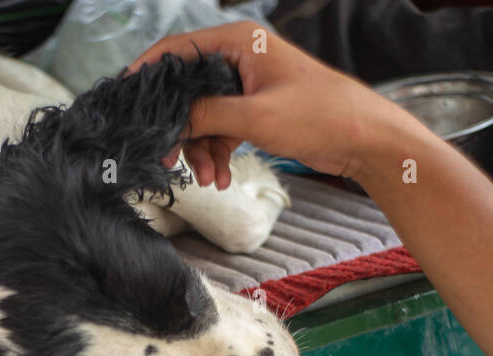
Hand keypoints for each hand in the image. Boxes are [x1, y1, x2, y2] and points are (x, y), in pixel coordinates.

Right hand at [128, 21, 420, 186]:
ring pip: (203, 116)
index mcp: (240, 42)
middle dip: (178, 128)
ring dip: (199, 149)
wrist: (364, 140)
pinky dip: (217, 154)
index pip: (179, 49)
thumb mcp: (254, 117)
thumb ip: (206, 116)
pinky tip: (220, 177)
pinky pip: (221, 130)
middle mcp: (241, 58)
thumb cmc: (321, 116)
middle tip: (167, 157)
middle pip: (187, 90)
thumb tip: (170, 121)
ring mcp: (248, 86)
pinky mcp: (256, 110)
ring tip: (207, 177)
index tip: (128, 98)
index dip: (149, 72)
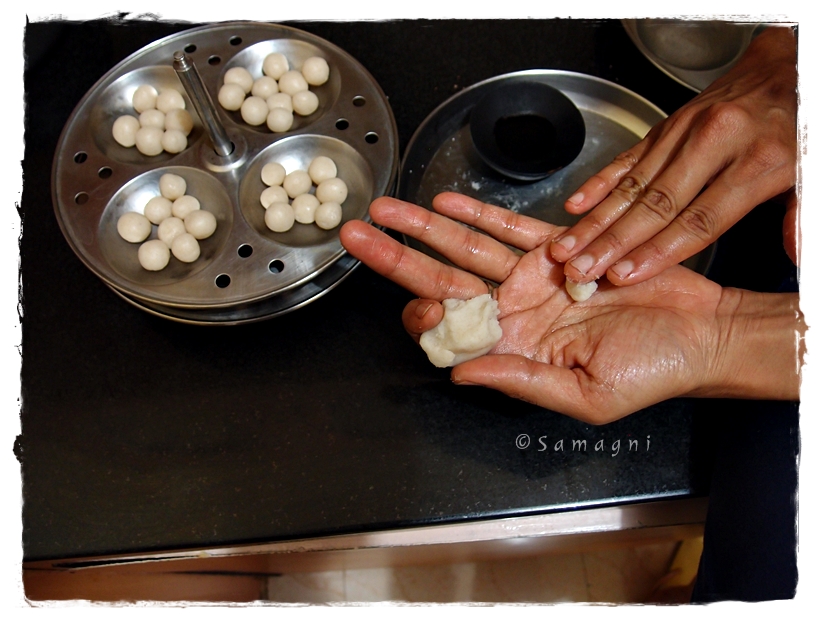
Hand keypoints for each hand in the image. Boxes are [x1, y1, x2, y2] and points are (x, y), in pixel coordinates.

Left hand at [340, 193, 800, 423]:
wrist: (702, 334)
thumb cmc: (652, 372)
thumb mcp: (585, 394)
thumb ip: (520, 381)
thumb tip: (461, 372)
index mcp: (514, 349)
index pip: (450, 330)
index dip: (421, 318)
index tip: (410, 308)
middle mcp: (514, 311)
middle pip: (441, 279)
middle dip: (396, 256)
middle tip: (356, 234)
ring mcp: (533, 276)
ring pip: (466, 246)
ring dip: (425, 226)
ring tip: (387, 208)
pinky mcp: (559, 247)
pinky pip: (510, 227)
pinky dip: (479, 214)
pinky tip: (445, 203)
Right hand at [549, 26, 797, 285]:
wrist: (791, 63)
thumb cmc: (799, 123)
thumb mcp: (816, 169)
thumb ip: (801, 214)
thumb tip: (795, 256)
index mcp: (758, 161)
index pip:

Work request. Set down each entry above exactly as it appears. Omit the pictures.

Exercise answer.
Hand keypoints for each hand in the image. Boxes are [x1, y1, x2, y2] and points are (x, y), in pixel coordinates.

Right hand at [128, 21, 420, 186]:
ring pip: (203, 116)
index mcp: (240, 42)
middle dip: (178, 128)
ring dip: (199, 149)
wrist: (364, 140)
pinky dip: (217, 154)
index pip: (179, 49)
thumb mcp: (254, 117)
thumb ip: (206, 116)
pinky tip: (220, 177)
pinky pip: (221, 130)
middle mcp: (241, 58)
thumb cmc: (321, 116)
middle tip: (167, 157)
middle pip: (187, 90)
thumb tip: (170, 121)
ring mcp: (248, 86)
pinky mcp: (256, 110)
ring tip: (207, 177)
index tip: (128, 98)
index dip: (149, 72)
Hand keypoints for each hand in the image. Boxes are [x1, y1, x2, y2] and points are (x, y), in pixel coordinates.

Left hand at [340, 193, 800, 423]:
wrist: (702, 334)
thumb cmc: (652, 372)
thumb mcp: (585, 394)
thumb ip: (520, 381)
thumb tip: (461, 372)
index mcp: (514, 349)
index pip: (450, 330)
index dip: (421, 318)
index tip: (410, 308)
middle mcp: (514, 311)
middle pip: (441, 279)
middle dip: (396, 256)
middle tip: (356, 234)
ring mcp: (533, 276)
ring pip: (466, 246)
ring dip: (425, 226)
ring tip: (387, 208)
pinky mcp: (559, 247)
pinky pip: (510, 227)
pinky dip: (479, 214)
pinky tip: (445, 203)
Right hand at [549, 26, 797, 285]:
wrist: (791, 63)
thumb cmc: (799, 123)
thumb mcp: (816, 169)
thumb ip: (801, 214)
thumb tip: (795, 256)
index mcp: (758, 161)
index pip:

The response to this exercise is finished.